The answer must be every line of the records below that contains the word "Describe".
[[ GIVEN DATA, beginning ]]
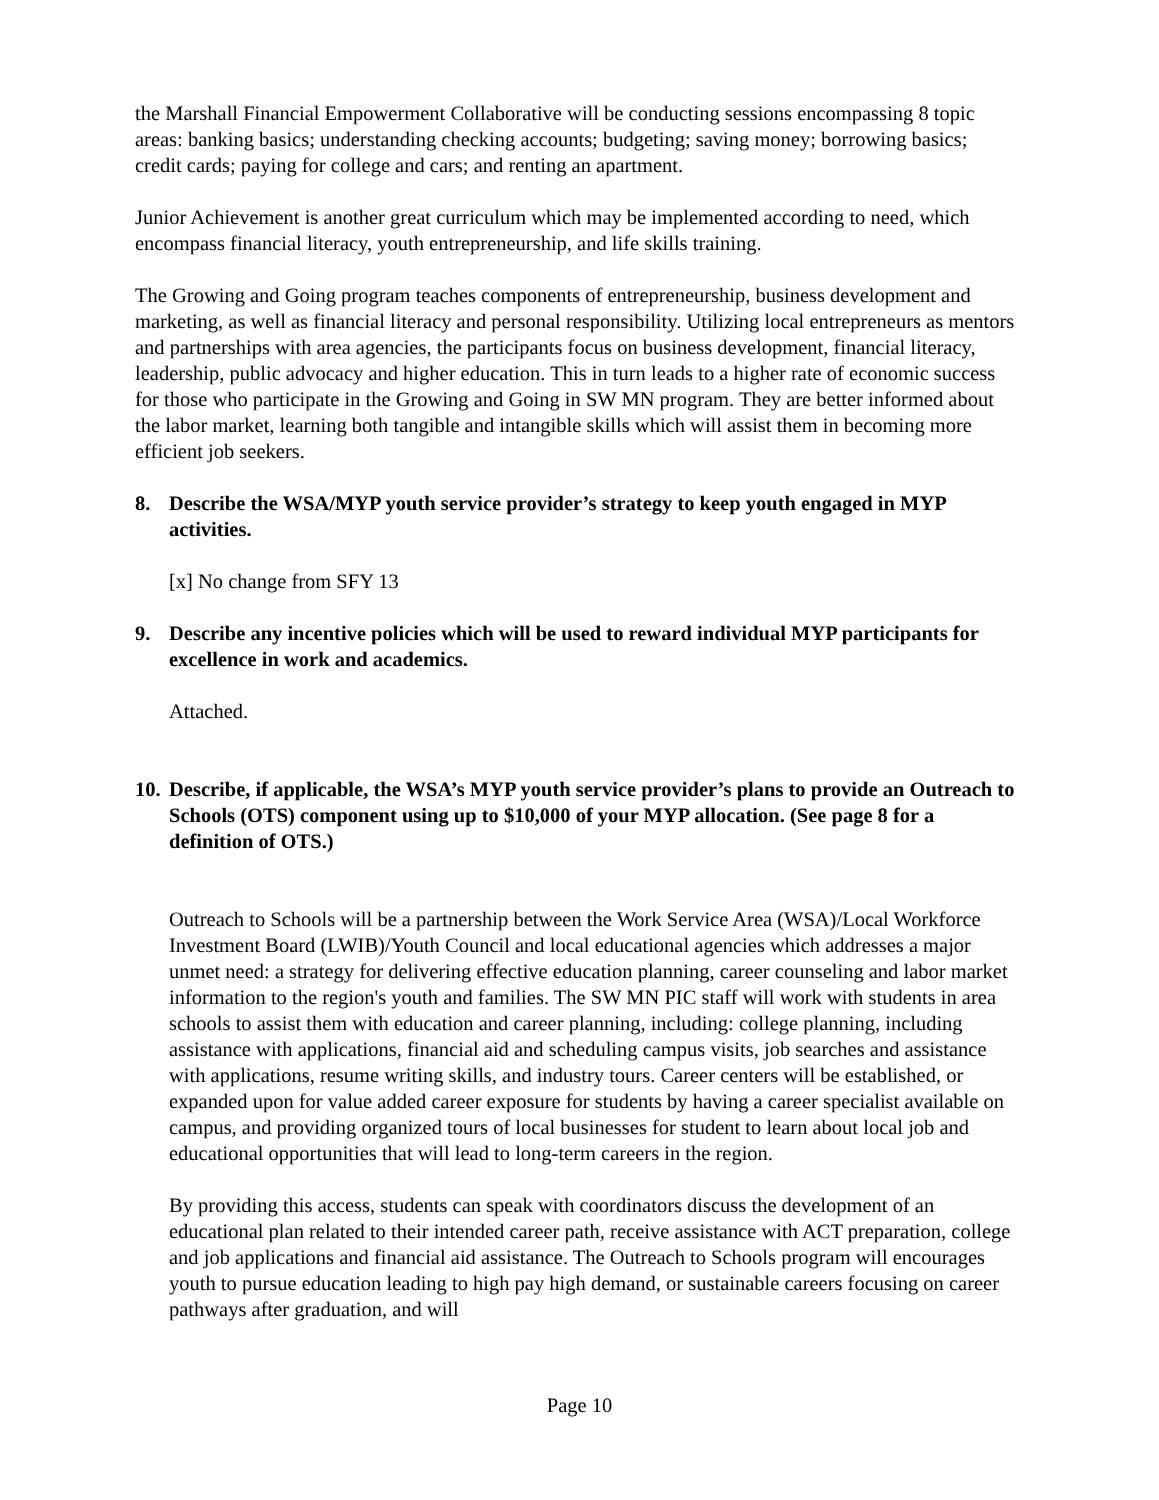the Marshall Financial Empowerment Collaborative will be conducting sessions encompassing 8 topic areas: banking basics; understanding checking accounts; budgeting; saving money; borrowing basics; credit cards; paying for college and cars; and renting an apartment.
Junior Achievement is another great curriculum which may be implemented according to need, which encompass financial literacy, youth entrepreneurship, and life skills training.
The Growing and Going program teaches components of entrepreneurship, business development and marketing, as well as financial literacy and personal responsibility. Utilizing local entrepreneurs as mentors and partnerships with area agencies, the participants focus on business development, financial literacy, leadership, public advocacy and higher education. This in turn leads to a higher rate of economic success for those who participate in the Growing and Going in SW MN program. They are better informed about the labor market, learning both tangible and intangible skills which will assist them in becoming more efficient job seekers.
8. Describe the WSA/MYP youth service provider’s strategy to keep youth engaged in MYP activities.
[x] No change from SFY 13
9. Describe any incentive policies which will be used to reward individual MYP participants for excellence in work and academics.
Attached.
10. Describe, if applicable, the WSA’s MYP youth service provider’s plans to provide an Outreach to Schools (OTS) component using up to $10,000 of your MYP allocation. (See page 8 for a definition of OTS.)
Outreach to Schools will be a partnership between the Work Service Area (WSA)/Local Workforce Investment Board (LWIB)/Youth Council and local educational agencies which addresses a major unmet need: a strategy for delivering effective education planning, career counseling and labor market information to the region's youth and families. The SW MN PIC staff will work with students in area schools to assist them with education and career planning, including: college planning, including assistance with applications, financial aid and scheduling campus visits, job searches and assistance with applications, resume writing skills, and industry tours. Career centers will be established, or expanded upon for value added career exposure for students by having a career specialist available on campus, and providing organized tours of local businesses for student to learn about local job and educational opportunities that will lead to long-term careers in the region.
By providing this access, students can speak with coordinators discuss the development of an educational plan related to their intended career path, receive assistance with ACT preparation, college and job applications and financial aid assistance. The Outreach to Schools program will encourages youth to pursue education leading to high pay high demand, or sustainable careers focusing on career pathways after graduation, and will
Page 10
[[ GIVEN DATA, end ]]
ANSWER TO THE PROBLEM:
8. Describe the WSA/MYP youth service provider’s strategy to keep youth engaged in MYP activities.
9. Describe any incentive policies which will be used to reward individual MYP participants for excellence in work and academics.
10. Describe, if applicable, the WSA’s MYP youth service provider’s plans to provide an Outreach to Schools (OTS) component using up to $10,000 of your MYP allocation. (See page 8 for a definition of OTS.)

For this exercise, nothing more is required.